Introduction and background
The Financial Accounting Standards Board (FASB) has issued Accounting Standards Update (ASU) No. 2025-06, Intangibles-Goodwill and Other-Internal-Use Software (Subtopic 350-40): Targeted Improvements to the Accounting for Internal-Use Software, finalizing Proposed ASU No. 2024-ED400 of the same name, with the purpose of better aligning recognition guidance with current software development methods. Under existing United States generally accepted accounting principles (U.S. GAAP), entities are required to capitalize costs incurred for internal-use software depending on both the nature of the costs incurred and the project stage in which they occur (i.e., preliminary project stage, application development stage, or postimplementation operation stage). With the shift from using a prescriptive and sequential development method to using an iterative and incremental software development method (e.g., agile), entities face challenges when attempting to differentiate between various project stages and, consequently, when determining to begin capitalizing internal-use software costs.
The amended rules remove the requirements in FASB Accounting Standards Codification (ASC), Subtopic 350-40, Intangibles-Goodwill and Other-Internal-Use Software, for entities to differentiate between software development project stages. Specifically, the update removes all references to prescriptive and sequential software development stages, instead requiring entities to capitalize software costs once the funding for the project has been both committed to and authorized by management and once it meets a specific recognition threshold.

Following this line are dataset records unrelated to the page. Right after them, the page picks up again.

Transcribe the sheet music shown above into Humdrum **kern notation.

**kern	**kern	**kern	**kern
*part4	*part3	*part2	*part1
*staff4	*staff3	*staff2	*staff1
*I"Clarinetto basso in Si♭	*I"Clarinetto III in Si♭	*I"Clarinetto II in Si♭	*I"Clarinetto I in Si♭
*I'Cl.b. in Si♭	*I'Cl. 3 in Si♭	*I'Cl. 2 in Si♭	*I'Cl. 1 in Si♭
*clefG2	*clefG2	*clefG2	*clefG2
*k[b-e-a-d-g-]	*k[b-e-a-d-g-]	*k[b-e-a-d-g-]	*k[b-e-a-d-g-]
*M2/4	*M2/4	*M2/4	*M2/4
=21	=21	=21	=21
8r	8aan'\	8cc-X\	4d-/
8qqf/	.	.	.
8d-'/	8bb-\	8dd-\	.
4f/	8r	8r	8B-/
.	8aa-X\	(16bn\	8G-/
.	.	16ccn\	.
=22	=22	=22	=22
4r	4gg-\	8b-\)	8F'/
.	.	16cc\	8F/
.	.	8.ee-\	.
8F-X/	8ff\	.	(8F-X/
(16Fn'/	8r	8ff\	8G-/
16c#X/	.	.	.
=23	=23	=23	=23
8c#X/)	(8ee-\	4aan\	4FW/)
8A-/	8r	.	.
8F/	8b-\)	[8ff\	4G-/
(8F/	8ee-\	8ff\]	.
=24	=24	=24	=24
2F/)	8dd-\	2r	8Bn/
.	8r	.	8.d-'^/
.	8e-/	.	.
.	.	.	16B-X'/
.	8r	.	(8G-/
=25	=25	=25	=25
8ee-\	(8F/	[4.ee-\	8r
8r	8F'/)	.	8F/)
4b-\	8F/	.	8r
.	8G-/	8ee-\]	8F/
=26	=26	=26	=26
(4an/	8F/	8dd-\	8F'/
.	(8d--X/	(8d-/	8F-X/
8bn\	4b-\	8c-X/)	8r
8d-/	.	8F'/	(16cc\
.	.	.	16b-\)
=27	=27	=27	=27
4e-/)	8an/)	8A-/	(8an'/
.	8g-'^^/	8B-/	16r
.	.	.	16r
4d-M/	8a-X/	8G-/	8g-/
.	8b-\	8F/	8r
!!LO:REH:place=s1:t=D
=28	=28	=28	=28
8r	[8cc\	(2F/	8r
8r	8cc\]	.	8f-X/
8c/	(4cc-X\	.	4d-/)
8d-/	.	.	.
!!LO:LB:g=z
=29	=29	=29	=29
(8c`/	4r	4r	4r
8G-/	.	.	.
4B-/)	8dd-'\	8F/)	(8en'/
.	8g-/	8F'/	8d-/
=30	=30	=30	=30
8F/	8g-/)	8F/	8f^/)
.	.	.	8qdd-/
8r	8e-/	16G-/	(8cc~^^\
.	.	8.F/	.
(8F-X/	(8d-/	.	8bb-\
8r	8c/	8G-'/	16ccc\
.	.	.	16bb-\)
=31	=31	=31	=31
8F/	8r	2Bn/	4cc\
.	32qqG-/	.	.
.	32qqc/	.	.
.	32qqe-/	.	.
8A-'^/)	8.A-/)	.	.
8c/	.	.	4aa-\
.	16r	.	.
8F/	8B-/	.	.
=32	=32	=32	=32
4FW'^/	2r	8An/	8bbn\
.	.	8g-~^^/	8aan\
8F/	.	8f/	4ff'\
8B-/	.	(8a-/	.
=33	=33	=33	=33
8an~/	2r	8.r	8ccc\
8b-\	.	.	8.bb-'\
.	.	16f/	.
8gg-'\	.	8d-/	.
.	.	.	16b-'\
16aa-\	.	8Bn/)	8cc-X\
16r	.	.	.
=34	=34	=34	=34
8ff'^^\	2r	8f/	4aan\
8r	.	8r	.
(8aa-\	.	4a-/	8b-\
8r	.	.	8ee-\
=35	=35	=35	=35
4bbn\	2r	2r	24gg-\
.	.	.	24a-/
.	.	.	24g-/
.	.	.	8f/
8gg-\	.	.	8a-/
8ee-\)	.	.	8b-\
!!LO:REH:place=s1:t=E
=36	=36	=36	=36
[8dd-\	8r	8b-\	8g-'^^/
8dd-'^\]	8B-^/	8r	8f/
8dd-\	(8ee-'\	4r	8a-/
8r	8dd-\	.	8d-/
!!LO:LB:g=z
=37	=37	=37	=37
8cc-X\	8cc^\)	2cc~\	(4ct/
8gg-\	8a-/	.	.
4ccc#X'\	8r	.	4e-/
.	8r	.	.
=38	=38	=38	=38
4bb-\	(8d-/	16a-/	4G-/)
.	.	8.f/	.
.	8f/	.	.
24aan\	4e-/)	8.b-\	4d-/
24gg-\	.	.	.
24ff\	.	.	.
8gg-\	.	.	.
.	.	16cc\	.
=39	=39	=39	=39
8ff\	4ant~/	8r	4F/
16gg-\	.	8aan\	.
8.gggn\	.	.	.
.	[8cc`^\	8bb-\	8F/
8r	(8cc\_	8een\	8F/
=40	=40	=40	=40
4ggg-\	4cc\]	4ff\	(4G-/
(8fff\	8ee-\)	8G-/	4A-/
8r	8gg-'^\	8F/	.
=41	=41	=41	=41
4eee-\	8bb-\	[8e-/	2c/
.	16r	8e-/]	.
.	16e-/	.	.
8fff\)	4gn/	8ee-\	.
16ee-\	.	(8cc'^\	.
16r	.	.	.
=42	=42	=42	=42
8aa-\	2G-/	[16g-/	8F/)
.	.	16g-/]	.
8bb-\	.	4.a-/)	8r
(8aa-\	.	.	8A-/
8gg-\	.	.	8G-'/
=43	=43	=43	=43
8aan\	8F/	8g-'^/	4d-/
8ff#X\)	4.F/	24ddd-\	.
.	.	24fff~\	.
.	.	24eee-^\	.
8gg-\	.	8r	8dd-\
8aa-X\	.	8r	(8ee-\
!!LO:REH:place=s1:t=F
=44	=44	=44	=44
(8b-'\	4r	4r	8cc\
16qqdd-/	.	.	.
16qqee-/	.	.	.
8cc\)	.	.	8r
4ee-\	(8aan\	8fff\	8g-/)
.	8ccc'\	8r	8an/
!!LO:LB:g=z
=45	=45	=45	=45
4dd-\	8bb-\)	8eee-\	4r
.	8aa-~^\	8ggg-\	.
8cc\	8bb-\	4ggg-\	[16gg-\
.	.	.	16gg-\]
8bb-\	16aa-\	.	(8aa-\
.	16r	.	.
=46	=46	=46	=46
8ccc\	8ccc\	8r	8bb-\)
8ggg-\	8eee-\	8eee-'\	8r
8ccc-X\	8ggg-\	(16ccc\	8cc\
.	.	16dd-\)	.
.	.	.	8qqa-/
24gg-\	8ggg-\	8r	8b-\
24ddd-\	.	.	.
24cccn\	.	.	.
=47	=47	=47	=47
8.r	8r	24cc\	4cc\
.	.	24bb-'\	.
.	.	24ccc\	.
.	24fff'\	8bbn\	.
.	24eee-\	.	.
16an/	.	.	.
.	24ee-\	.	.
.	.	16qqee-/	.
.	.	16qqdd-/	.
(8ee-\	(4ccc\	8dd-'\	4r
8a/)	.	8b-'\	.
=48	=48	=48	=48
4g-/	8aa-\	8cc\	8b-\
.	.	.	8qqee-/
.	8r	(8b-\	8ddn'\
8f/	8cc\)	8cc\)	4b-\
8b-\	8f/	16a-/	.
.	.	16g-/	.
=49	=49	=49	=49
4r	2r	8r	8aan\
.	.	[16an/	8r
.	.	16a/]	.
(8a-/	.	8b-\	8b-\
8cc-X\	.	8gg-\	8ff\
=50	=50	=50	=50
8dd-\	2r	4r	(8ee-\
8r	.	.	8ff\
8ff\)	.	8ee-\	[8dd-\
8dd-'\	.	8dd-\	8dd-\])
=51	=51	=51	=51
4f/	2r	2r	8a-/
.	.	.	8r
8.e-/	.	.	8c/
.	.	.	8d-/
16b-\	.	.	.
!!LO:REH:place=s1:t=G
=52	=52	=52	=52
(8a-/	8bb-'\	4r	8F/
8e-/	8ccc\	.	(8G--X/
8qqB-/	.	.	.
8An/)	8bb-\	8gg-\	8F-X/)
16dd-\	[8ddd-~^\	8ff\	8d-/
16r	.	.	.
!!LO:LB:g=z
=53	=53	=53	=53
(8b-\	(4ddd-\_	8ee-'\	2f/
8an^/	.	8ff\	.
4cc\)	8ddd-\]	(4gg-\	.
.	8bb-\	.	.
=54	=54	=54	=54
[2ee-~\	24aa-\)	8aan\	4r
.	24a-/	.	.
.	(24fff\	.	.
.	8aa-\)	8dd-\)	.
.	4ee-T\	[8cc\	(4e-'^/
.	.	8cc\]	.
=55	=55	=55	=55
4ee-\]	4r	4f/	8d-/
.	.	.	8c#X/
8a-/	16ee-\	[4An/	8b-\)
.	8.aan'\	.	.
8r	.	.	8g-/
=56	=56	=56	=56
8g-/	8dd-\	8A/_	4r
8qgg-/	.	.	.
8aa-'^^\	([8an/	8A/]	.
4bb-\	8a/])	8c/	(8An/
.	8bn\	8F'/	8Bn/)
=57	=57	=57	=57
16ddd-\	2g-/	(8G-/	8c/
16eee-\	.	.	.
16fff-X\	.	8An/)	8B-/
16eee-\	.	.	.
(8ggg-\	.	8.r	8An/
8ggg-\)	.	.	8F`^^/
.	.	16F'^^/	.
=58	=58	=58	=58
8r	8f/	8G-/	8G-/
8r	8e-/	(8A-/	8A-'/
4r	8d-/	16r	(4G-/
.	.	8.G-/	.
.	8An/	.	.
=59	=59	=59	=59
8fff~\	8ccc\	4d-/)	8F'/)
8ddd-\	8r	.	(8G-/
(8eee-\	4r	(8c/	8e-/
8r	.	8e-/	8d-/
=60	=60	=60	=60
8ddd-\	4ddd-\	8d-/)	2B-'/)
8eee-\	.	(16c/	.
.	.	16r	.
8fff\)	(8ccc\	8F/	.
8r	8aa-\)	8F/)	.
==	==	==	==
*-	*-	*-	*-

These changes make the guidance more reflective of modern business practices.
Amended guidance
Following is a discussion of the main points of the amended guidance:
- Entities must begin capitalizing software costs when both of the following occur: (1) the funding of the software project has been committed to and authorized by management (e.g., the execution of contracts with third parties and the approval of expenditures related to internal or external software development) and (2) the software project meets the "probable-to-complete" recognition threshold (i.e., the project's completion is probable and the software will be used to perform the function intended)
- To meet the "probable-to-complete" threshold, entities must determine whether there is significant uncertainty associated with the software's development, which exists if either of the following factors is present:
The significant performance requirements of the software have not been identified, or are continually substantially revised, by the entity - If the above capitalization requirements are no longer met for the software being developed, the asset must be reported at the lower of the carrying amount or fair value, if any, less the cost to sell the asset
- Entities must provide the disclosures in FASB ASC 360-10, Property, Plant, and Equipment-Overall, for all capitalized internal-use software costs, regardless of how they present those costs in the financial statements
- The intangibles disclosures in FASB ASC 350-30, Intangibles-Goodwill and Other-General Intangibles Other Than Goodwill, are not required for capitalized internal-use software costs
- Note that Proposed ASU No. 2024-ED400 contemplated additional presentation and disclosure requirements for internal-use software costs; however, the FASB decided to omit these from the final standard based on stakeholder feedback.
Effective date and transition
The amendments in this ASU are effective for all entities for annual reporting periods beginning after Dec. 15, 2027, and for interim reporting periods within those annual periods. Early adoption is permitted in an interim or annual reporting period during which the financial statements have not yet been issued or made available for issuance. Entities adopting the rules in an interim reporting period must adopt the rules as of the beginning of the annual reporting period that includes that interim reporting period.
Entities may apply the guidance in one of the following ways, with the appropriate transition disclosures provided in both the interim reporting period (if applicable) and the annual reporting period of the change:
- Prospectively to new software costs incurred as of the beginning of the period of adoption for all projects (including in-process projects);
- Retrospectively, by recognizing a cumulative-effect adjustment to the opening balance of retained earnings (or other appropriate components of equity or net assets) as of the beginning of the first period presented; or
- Using a modified transition approach based on project status and the timing of capitalization of software costs. When opting for this approach, entities should apply the amendments in this ASU as follows:
Prospectively to new software costs incurred for all projects (including in-process projects), except for any in-process projects that, as of the date of adoption, do not meet the amended capitalization requirements, but still meet the capitalization requirements under current guidance
For specific in-process projects, derecognition of capitalized costs through a cumulative-effect adjustment to the opening balance of retained earnings (or other appropriate components of equity or net assets) as of the date of adoption
Once ASU No. 2025-06 is effective, all of FASB ASC 350-50, Intangibles-Goodwill and Other-Website Development Costs, are superseded and the guidance for website-specific development costs is incorporated into FASB ASC 350-40. The ASU makes conforming amendments to other areas of U.S. GAAP.